Realtime WebGPU raytracer written in Rust with a dynamic scene scripting interface.
It's just a fact: Kool Kids have nice Backgrounds. KKB is a mini CLI tool to set your background image using OpenAI's DALL-E 3 model.
An eBook manager for Kindle users. Download any book you want, add it to your library, and click one button to have it sent to your Kindle. Humbly hosted on an Nginx webserver running off of a laptop far far away. Amazon should have an API for sending eBooks, but we make due.
A CLI tool that allows you to create custom backgrounds, from the command line. Supports backgrounds with random images, random quotes, words, custom messages, text sizes, and colors. Works on Windows, Linux, and (of course) MacOS. I use it everyday :)
A ray tracing playground with an interactive web interface. Implements a variety of material types, volumes, and rendering qualities. Sits on top of a React front end running multithreaded WASM.
A space-alien shooter powered by Rust and the Bevy game engine. It may or may not be impossible to complete, but I assure you the final screen is glorious.
A 3D voxel game engine built from the ground up. Implements an entity component system, a flexible rendering pipeline, lighting, collisions, and more. Demo clips can be found in the project's README.
An implementation of 2D perlin noise. Allows you to mess around with the parameters of the noise function and related functions. Got some great results given the simplicity of it.
A better version of https://when2meet.com and https://whenisgood.net. In a few clicks, you can create an event, share your event, and set your availability for existing events. Updates are synced in real time and timezone conversions are handled automatically. It's a great platform to find timeslots that work for a group of people - no signup required.
ASCII-based 3D raster graphics render engine that runs in the terminal. Uses a graphics pipeline that functions similarly to OpenGL (or at least shares similar components) and has a rasterizer, depth buffer, and double-buffered window. It also features a camera to let you move around and an example demonstrating diffuse and ambient lighting. Clips can be found in the project's README.
Implemented a neural network in C using the standard library. Uses the sigmoid activation function, and softmax to generate results. To demonstrate that it works, I trained it on the MNIST dataset and achieved 95.6% accuracy on the test set. It's not fast, but it works :)
I wrote a small platformer game in Pygame and then let some agents loose on it. Using NEAT, a genetic algorithm for reinforcement learning, the agents were able to get pretty good at the game. They could beat my high score, in any case.

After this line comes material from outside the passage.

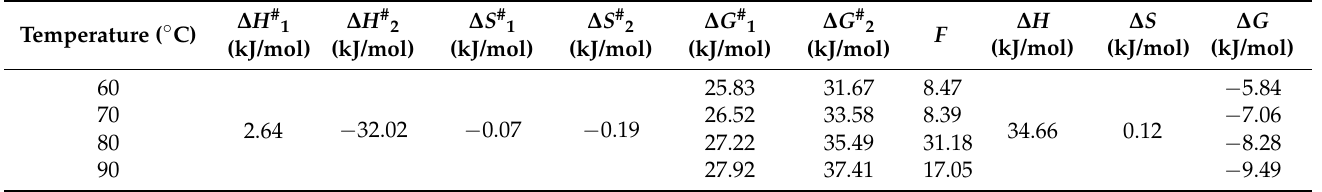
Table 4. Thermodynamic parameters obtained at different temperatures during Haden mango peel pectin extraction. Temperature ( ◦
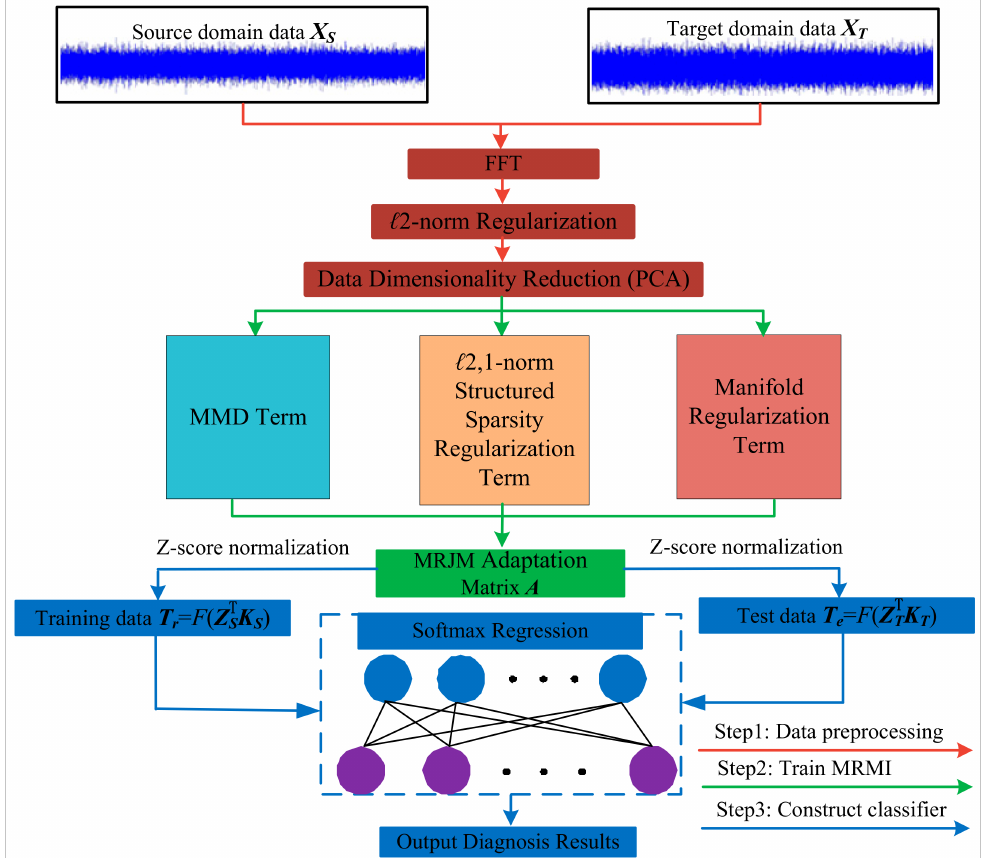
Figure 2. The framework of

A sketch board you can use to draw things. Go figure! It saves your board in real time using Firebase and everything is secured through Google so your masterpieces are good and safe. You can customise the drawing pen, insert images and rotate things.
One day I decided to build Tetris. It's got all the swaps, boost-to-the-ground, hold-a-block, and a _riveting_ color scheme.

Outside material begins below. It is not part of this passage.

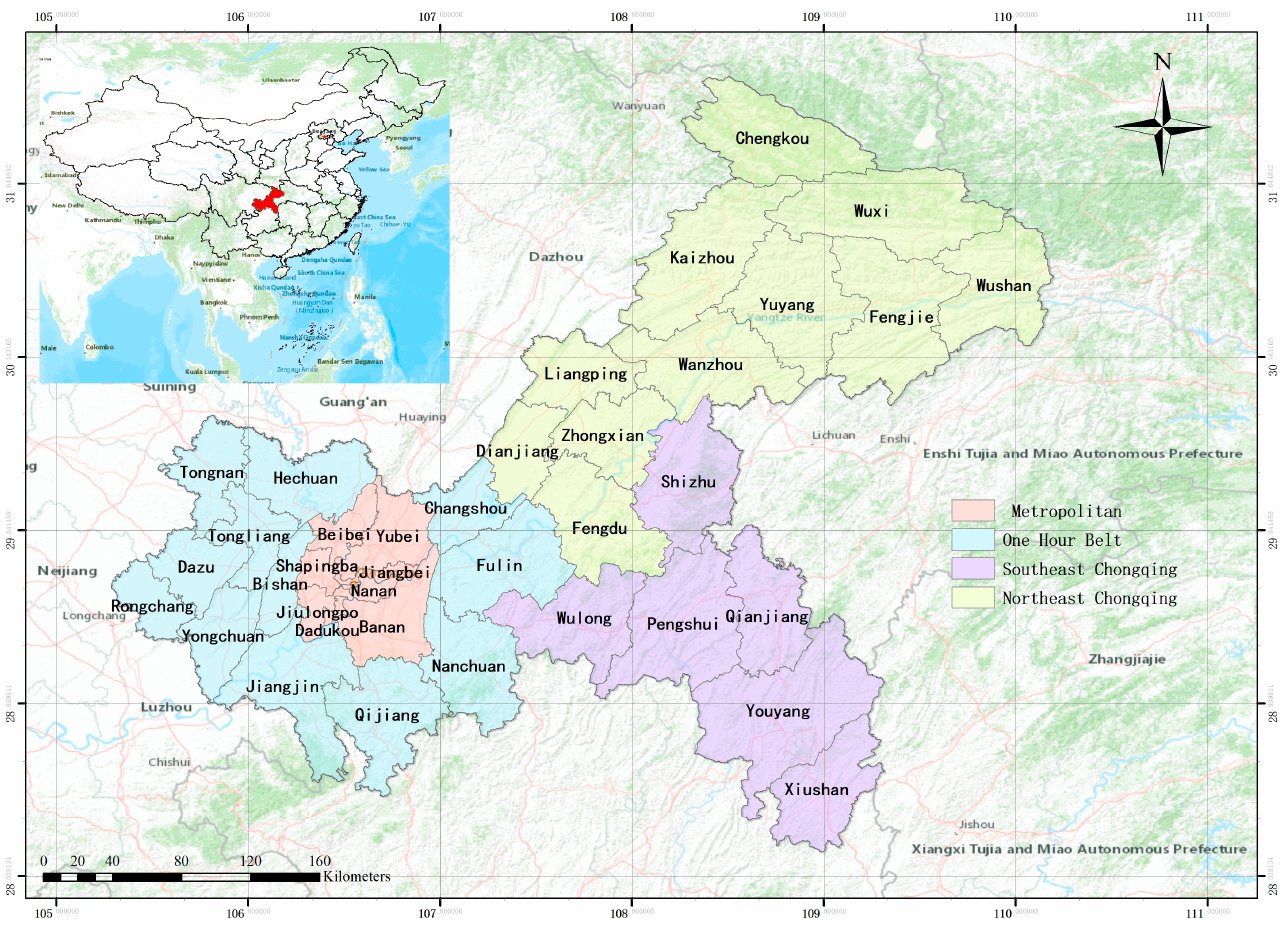
Figure 1. Location and administrative divisions of Chongqing in China.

I suited a Pytorch implementation of Deep Q-learning, a reinforcement learning algorithm, against a couple of the control theory tasks in OpenAI's Gym. The cartpole, mountain car, and the lunar lander. The models performed pretty well. I've attached some video in the project README.
My first full-stack project. A messaging platform that's centered around group threads. You can create threads, add friends, search for chats, add tags, customise your profile, chat, etc. And, it uses a _very secure_ salted hash password encryption scheme that can be trusted with impunity :)

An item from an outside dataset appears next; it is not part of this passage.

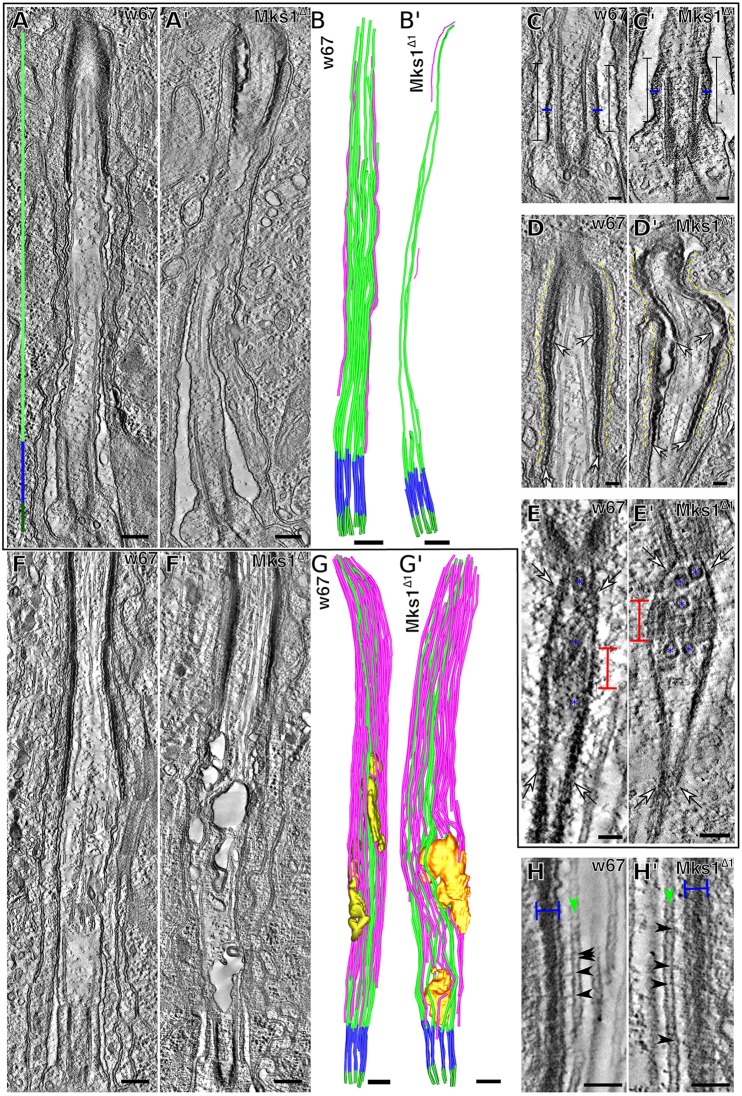
Mks1Δ1 mutant sensory cilia exhibit structural defects at 48 h APF, but are relatively normal by 72 h APF. (A,A′) Micrographs show electron tomograms of the sensory cilium at 48 h APF in WT (A) and Mks1Δ1 mutants (A′). (B,B′) Illustrations show the corresponding 3D models of A,A′, highlighting the BB MTs (dark green), the TZ MTs (blue) and axonemal MTs (light green). Axoneme MTs not directly attached to the BB are highlighted in magenta. (C,C′) Higher magnification electron tomograms of the TZ (square capped lines) in WT (C) and Mks1Δ1 mutants (C′); the TZ is shorter in the mutant, and the electron-dense TZ membrane (blue lines) seems wider and more diffuse. (D,D′) At the tip of the WT axoneme there is a crystalline-like electron-dense structure (D, arrows) located between the ciliary membrane (adjacent to upper arrows) and the sheath cell membrane (highlighted by dotted yellow lines); this structure is present in the Mks1Δ1 mutant cilia (D′) (lower arrows) but the region is less-well organised, and there are gaps between the ciliary and sheath cell membranes (upper arrows). (E,E′) Electron tomograms of the area just below the ciliary BB in WT (E) and Mks1Δ1 mutants (E′) reveal the rootletin filaments (arrows) that originated from the BB, surround the daughter centriole (red capped lines) and extend into the neuronal cell body. Several vesicles (blue asterisks) are visible at the base of the BB and the daughter centriole in the space delimited by the rootlet. Analysis of this area revealed no obvious differences between WT and Mks1Δ1 mutants. (F–G′) Electron tomograms (F,F′) and the corresponding 3D models (G,G′) of WT (F,G) and Mks1Δ1 (F′,G′) sensory cilia at 72 h APF. The number of axonemal MTs increased from 48 h to 72 h, and mutant cilia appear more similar to WT, although an internal membranous structure can be discerned (gold) that is more extensive in Mks1Δ1 mutant cilia. (H,H′) At 72 h APF, electron-dense bridges (black arrowheads) connecting the MTs (green arrowheads) and the ciliary inner membrane are visible in both WT (H) and Mks1∆1 mutants (H′) towards the cilium tip where the electron-dense crystalline-like structure is present (blue capped line) and appears to be organised in a similar way in both WT and Mks1Δ1 mutants. Scale bars: 500 nm in A, A′,B, B′,F,F′,G,G′; 100 nm in all other images.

A Pygame clone of the 80s classic Pacman. Features the berries, the bonus life at 10000 score and an iteration of the classic splash screen. I also made a Youtube video documenting all the programming which you can find here: https://www.youtube.com/watch?v=qBWCuSID1rc&t=120s.
A iOS mobile chess app featuring local multiplayer, pass-and-play, and single player game modes. The single player game mode suits you against a chess engine which uses a search tree optimized with alpha-beta pruning. It also tells you awesome chess quotes!
A one-file path finding algorithm visualizer. You can draw walls, set start and end points, and compare two popular search algorithms for non-weighted graphs: breadth-first search and A*.